Later, we joined the throng on the Castle Emplacement to view the annual detonation of low explosives. As we watched the colourful and pulsating pyrotechnics, another display flashed out east, as the long-promised storms slipped by. And still we stayed dry.

Yet for all that, it wasn’t the unexpected beneficence of the weather gods that gave me pause, as I got home and reached for my tattered script.

I stopped and thought about the much better runners than me, like Mike Batiste and James Priest, who drove the van, set up the chip-reading start line and marshalled the runners through traffic.

I thought about the whole team of helpers at Beau Sejour who diligently checked IDs, cross-checked lists and filled hampers. They were full of smiles and, seeing me there with my road-race number on my chest, congratulated me on still being largely upright. I saw some of them about six hours later on Quay St, still fetching and carrying.

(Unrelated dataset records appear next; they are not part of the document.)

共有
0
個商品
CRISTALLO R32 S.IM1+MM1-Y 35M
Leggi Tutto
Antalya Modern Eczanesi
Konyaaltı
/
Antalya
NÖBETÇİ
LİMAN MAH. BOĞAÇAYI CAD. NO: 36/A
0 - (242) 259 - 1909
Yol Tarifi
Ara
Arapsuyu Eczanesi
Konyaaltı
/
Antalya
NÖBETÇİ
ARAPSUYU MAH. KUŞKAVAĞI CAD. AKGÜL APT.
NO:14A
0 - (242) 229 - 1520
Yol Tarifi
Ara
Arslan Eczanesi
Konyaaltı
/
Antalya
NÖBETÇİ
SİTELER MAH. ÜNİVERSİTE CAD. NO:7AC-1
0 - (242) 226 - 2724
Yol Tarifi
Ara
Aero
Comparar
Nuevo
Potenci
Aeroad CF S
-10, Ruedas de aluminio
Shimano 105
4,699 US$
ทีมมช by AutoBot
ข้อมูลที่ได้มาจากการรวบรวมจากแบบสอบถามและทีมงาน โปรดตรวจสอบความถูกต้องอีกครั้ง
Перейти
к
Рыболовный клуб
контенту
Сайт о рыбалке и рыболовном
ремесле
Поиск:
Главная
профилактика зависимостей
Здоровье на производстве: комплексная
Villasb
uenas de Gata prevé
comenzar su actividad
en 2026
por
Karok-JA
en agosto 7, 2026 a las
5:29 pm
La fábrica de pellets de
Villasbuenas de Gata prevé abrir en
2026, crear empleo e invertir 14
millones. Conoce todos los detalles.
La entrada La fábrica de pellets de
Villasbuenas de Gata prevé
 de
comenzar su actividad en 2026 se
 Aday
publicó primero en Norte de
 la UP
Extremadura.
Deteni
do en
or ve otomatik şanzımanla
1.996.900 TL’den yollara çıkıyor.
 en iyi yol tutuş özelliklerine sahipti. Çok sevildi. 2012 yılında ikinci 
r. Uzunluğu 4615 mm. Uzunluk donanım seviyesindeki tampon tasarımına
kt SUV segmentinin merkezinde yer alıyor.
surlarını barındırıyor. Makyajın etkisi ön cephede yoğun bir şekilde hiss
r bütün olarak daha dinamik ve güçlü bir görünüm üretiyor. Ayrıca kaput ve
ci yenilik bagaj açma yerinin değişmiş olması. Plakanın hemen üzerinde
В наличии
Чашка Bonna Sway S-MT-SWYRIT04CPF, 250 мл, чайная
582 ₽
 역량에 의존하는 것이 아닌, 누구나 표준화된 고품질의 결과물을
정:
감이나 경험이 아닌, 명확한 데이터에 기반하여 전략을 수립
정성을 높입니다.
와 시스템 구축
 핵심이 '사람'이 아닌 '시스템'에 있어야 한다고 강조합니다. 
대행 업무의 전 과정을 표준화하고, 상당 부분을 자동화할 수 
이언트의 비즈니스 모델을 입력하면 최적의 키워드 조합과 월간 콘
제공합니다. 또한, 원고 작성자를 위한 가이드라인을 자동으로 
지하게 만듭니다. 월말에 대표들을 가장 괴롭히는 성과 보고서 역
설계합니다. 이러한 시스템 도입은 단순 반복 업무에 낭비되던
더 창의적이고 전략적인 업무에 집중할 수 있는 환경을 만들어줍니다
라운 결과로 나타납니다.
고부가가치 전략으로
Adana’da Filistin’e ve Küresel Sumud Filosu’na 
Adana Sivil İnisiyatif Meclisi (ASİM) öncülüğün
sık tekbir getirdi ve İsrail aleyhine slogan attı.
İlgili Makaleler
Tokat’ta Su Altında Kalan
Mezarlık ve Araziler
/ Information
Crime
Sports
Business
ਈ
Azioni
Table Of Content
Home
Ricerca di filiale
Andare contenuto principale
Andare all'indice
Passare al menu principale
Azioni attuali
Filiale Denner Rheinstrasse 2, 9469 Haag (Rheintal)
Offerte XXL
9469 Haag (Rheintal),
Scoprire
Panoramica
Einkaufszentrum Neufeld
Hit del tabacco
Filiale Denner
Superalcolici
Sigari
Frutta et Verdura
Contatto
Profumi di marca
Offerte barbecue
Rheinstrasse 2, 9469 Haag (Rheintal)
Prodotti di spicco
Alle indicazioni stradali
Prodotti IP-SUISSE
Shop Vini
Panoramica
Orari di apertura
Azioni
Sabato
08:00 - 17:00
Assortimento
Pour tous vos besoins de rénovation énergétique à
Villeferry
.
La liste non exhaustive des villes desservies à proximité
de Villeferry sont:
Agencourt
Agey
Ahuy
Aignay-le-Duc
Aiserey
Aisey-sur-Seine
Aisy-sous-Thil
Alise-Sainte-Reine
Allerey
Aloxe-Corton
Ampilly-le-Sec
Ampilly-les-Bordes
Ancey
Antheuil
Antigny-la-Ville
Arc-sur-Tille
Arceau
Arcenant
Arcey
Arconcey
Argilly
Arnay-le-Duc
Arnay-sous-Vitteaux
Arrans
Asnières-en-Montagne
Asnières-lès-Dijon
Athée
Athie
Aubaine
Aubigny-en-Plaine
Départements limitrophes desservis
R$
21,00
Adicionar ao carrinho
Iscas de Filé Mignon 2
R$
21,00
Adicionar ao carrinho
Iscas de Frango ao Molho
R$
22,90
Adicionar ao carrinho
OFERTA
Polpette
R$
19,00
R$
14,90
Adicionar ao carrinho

I remembered the team who were replenishing the bins on the Crown Pier just as I was looking to offload my penang pot.

And I thought about the riddle-setters, the stall-holders, the beer-pourers, the dice-rollers, the sound engineers and stage managers, the medics and the firework letter-offers.

And I concluded that whether you give them a day off or not, the people of this island will go to all the trouble that could possible be necessary – paid or unpaid – to make sure that Liberation Day puts smiles on faces, rain or shine.

And I asked myself, what will I do next year, by way of voluntary effort?

And yes, I did remember to go back and get my bike.